Screencast 1: D-Bus proxy example
Acquiring a bus name and exporting an object

In the next screencast we acquire/release a name on the session bus, and export a simple object onto it. The object has one method Ask that receives a string as input argument, shows a confirmation dialog on the Web page, and return a boolean value depending on whether the user pressed “Ok” or “Cancel” to close the dialog. We use D-Feet to call the remote method on the browser that owns the name at the moment of the call.

Your browser doesn’t seem to support HTML5 video tag but you can download the video directly.

Screencast 2: D-Bus name owning example
The client-side source code of both demos is available at examples/common/dbus-bridge-proxy.html and examples/common/dbus-bridge-own-name.html respectively, inside EventDance repository. You can check them to realize how simple is the API to connect to and use the D-Bus connection.

The server-side code for both demos is the same, and is public at examples/dbus-bridge.c. There is also a JavaScript version at examples/js/dbusBridge.js and a python version at examples/python/dbus-bridge.py. To run JavaScript and python examples you need EventDance compiled with –enable-introspection configure flag active (the default), and GJS or pygobject respectively available in your system.

The D-Bus bridge

At the highest level, EventDance library provides a set of transports and IPC mechanisms. The D-Bus bridge is just one of these mechanisms, written specifically to work over the Web transport. Its purpose is to connect a Web page with a remote D-Bus daemon running on the Web server, using the EventDance’s Web transport (long-polling or websocket if available).
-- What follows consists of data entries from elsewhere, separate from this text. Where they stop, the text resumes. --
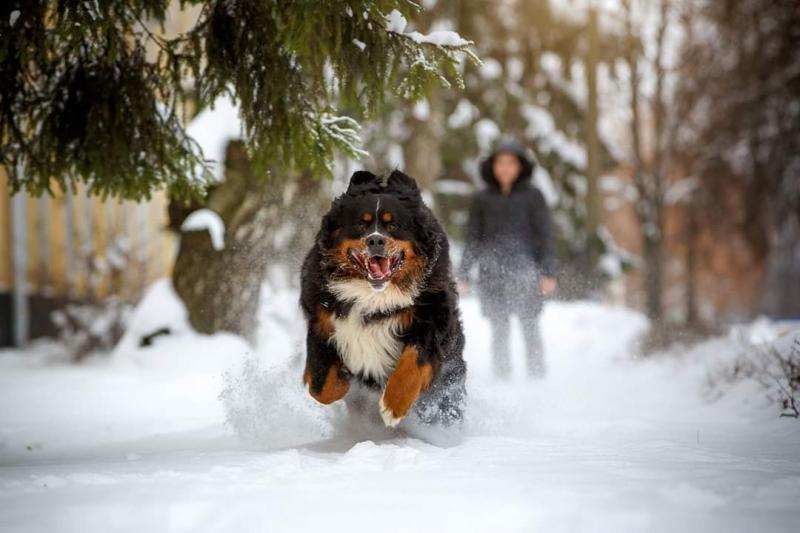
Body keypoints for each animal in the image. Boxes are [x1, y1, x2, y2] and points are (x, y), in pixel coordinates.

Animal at [300, 168, 466, 426]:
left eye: (393, 225)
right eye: (361, 224)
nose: (375, 240)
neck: (373, 295)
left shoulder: (432, 318)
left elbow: (413, 362)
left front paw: (393, 406)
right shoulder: (321, 319)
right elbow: (321, 386)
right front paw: (341, 382)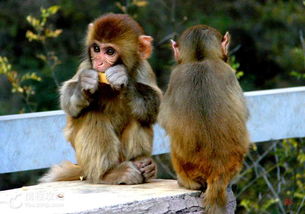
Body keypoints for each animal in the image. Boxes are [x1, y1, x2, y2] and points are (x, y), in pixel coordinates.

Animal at [40, 13, 162, 185]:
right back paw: (109, 174)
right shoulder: (85, 66)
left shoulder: (144, 68)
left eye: (110, 51)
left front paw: (123, 79)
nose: (98, 62)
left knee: (140, 118)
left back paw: (144, 166)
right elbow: (68, 102)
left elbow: (156, 106)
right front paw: (83, 85)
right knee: (92, 115)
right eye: (96, 49)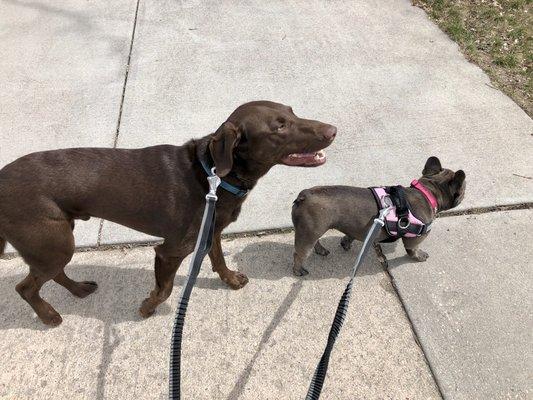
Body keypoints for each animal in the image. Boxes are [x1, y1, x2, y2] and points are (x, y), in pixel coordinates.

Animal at [0, 101, 336, 324]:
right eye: (279, 126)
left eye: (292, 111)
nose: (333, 130)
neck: (213, 174)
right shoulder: (169, 251)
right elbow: (165, 289)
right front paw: (147, 308)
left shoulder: (211, 231)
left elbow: (218, 260)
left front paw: (230, 280)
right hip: (51, 241)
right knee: (26, 287)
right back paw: (50, 317)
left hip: (55, 240)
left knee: (52, 274)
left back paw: (80, 290)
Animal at [288, 156, 464, 276]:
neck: (428, 192)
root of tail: (305, 195)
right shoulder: (416, 237)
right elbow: (413, 249)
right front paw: (419, 256)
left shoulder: (357, 229)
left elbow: (349, 236)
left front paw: (345, 243)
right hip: (308, 234)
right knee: (299, 254)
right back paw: (299, 271)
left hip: (314, 231)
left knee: (315, 242)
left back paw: (321, 250)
D-Bus uses a binary protocol, and the browser’s JavaScript context doesn’t (yet) support binary data. Thus, it was sensible to translate D-Bus messages to a browser-friendly protocol, in this case JSON. Using the API recently added into json-glib to integrate GVariant and JSON, the bridge translates messages back and forth from GDBus to JSON and vice-versa. Also, it tries to reduce message payload as much as possible, by caching the GDBus objects server-side, and sending only their references over the wire. This makes the protocol very simple and lightweight.

Cool, now what?

Hopefully you are already wondering about the many purposes this feature can serve.
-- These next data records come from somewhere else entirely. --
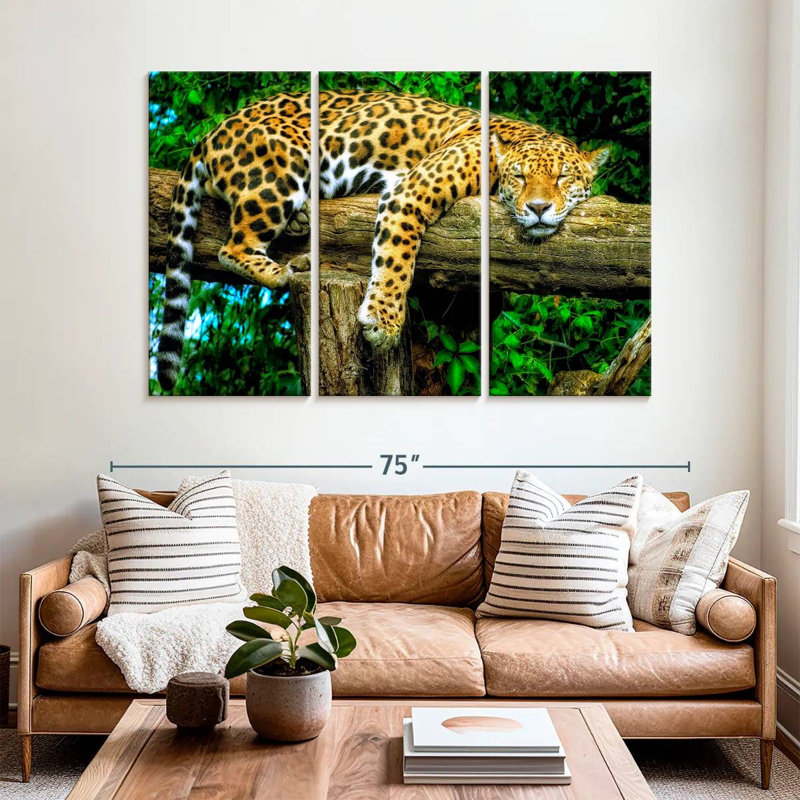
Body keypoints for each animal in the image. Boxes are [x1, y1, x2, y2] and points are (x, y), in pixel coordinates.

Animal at [156, 90, 609, 391]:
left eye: (562, 177)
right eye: (520, 177)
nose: (538, 207)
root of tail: (211, 133)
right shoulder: (411, 191)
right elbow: (396, 260)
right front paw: (383, 321)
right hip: (279, 172)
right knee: (231, 247)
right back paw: (281, 271)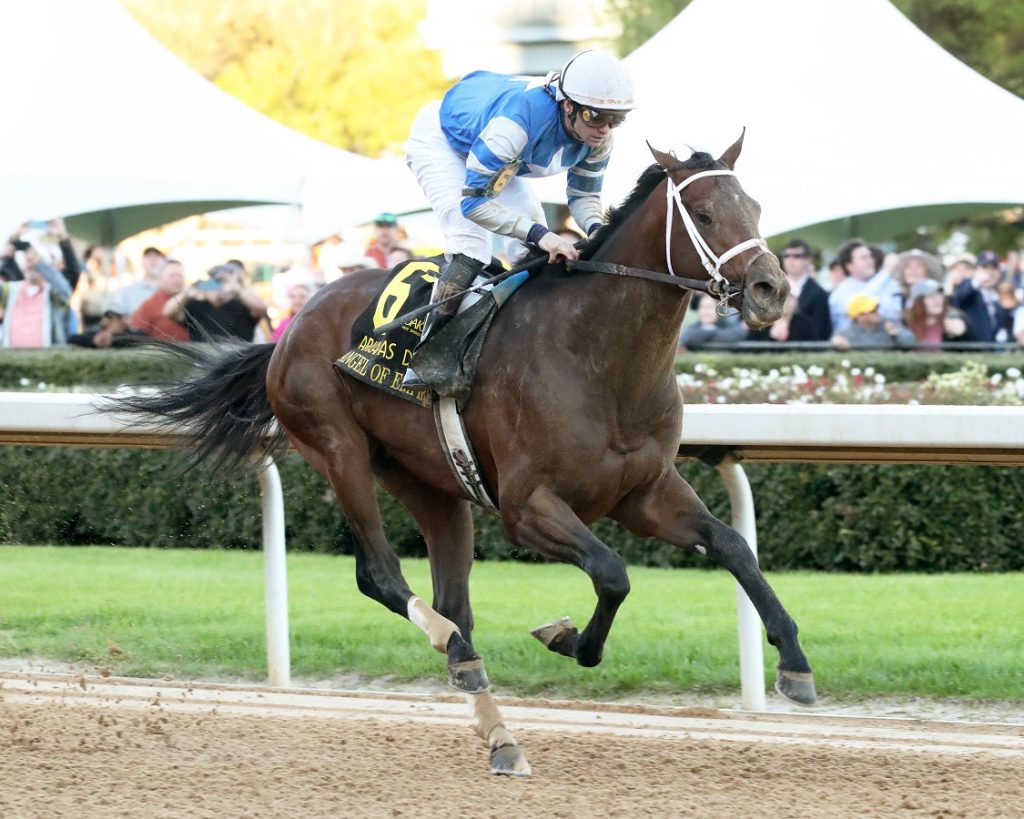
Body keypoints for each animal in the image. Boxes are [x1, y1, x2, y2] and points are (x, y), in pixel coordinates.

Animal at [110, 134, 815, 773]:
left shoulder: (645, 492)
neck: (599, 357)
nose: (771, 290)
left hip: (432, 484)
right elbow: (613, 572)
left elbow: (733, 546)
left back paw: (497, 729)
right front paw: (568, 638)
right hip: (338, 448)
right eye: (703, 214)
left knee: (454, 600)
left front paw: (795, 665)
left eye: (753, 204)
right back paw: (452, 650)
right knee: (384, 577)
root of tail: (291, 324)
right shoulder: (527, 507)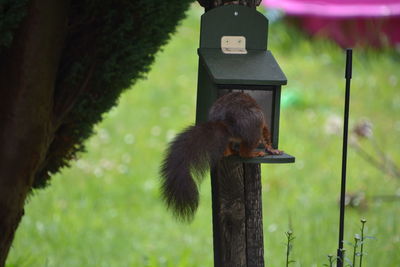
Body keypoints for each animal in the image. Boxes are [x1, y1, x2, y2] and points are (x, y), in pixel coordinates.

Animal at [159, 92, 282, 222]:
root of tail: (226, 123)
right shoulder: (263, 124)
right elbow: (266, 133)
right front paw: (271, 148)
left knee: (228, 146)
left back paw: (229, 152)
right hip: (254, 125)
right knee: (245, 151)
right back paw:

While many people envision that the next desktop will be the browser, many more do use Web applications almost exclusively, already today. The traditional separation between Web and Desktop app development is blurring. Browsers have become powerful platforms for running complex applications, and this situation is speeding up with the broad and increasing adoption of HTML5 standards by major browsers.

On the other hand, we have D-Bus, a freedesktop.org standard that is at the core of almost every GNU/Linux system out there. It is the de-facto IPC mechanism on which your applications talk and share. D-Bus allows us to write a program in any language, and export its usefulness over a standard channel. Also allows us to write differentiated UIs (e.g, Qt vs. GTK+ vs. NCurses) to interface a common functionality. Yes, one bus to bind them all!
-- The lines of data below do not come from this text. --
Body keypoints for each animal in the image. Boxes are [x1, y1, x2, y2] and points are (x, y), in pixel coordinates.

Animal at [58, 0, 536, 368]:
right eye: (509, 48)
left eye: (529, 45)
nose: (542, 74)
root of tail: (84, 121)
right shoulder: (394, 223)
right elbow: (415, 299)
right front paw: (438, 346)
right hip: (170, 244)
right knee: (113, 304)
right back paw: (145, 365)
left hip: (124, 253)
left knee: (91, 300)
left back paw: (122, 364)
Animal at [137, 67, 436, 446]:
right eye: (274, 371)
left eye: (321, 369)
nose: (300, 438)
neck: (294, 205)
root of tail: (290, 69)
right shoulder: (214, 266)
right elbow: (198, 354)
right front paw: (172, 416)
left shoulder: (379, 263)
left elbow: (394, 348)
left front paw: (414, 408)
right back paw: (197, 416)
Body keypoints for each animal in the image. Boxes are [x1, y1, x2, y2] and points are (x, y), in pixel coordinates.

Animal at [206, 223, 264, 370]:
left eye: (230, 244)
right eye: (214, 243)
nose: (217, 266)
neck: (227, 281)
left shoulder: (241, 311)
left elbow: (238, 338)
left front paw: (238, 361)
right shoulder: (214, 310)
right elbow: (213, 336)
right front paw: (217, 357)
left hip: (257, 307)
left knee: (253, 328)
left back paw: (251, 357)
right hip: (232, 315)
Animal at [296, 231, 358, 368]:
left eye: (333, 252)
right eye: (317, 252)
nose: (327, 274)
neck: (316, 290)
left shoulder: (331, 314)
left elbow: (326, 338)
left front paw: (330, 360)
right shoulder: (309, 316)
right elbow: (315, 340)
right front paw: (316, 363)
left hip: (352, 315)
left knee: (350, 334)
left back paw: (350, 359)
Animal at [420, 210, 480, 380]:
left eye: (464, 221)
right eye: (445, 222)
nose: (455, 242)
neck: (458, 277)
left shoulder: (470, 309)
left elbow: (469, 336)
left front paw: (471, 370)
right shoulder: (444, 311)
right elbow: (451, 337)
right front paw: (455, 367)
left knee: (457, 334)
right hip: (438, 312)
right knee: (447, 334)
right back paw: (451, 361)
Joining these two pieces together is just the next logical step. A step towards bringing together the best of two contexts: the ubiquity of the Web and the inter-process collaborative nature of the Desktop.

We need to write applications that you can host and use securely and reliably not only in your computer, but anywhere in the Planet where you happen to have a browser plugged into the Net; whether it is your laptop, mobile phone, tablet or your neighbors’ PS3. We also need to encourage application developers to export the logic of their programs over D-Bus, to allow other platforms (like the Web!) to reuse it. Telepathy is a good example of such program.

Almost identical applications in terms of functionality are written for many FOSS environments like GNOME, KDE, MeeGo, Android, etc; yet many times only the user experience and the technologies used to build it are different. Although not always possible, there is room for a wider code-reusing culture if we come back to the original Unix philosophy:


Write programs that do one thing and do it well. Write programs to work together. Write programs to handle text streams, because that is a universal interface.

That universal interface has just been upgraded.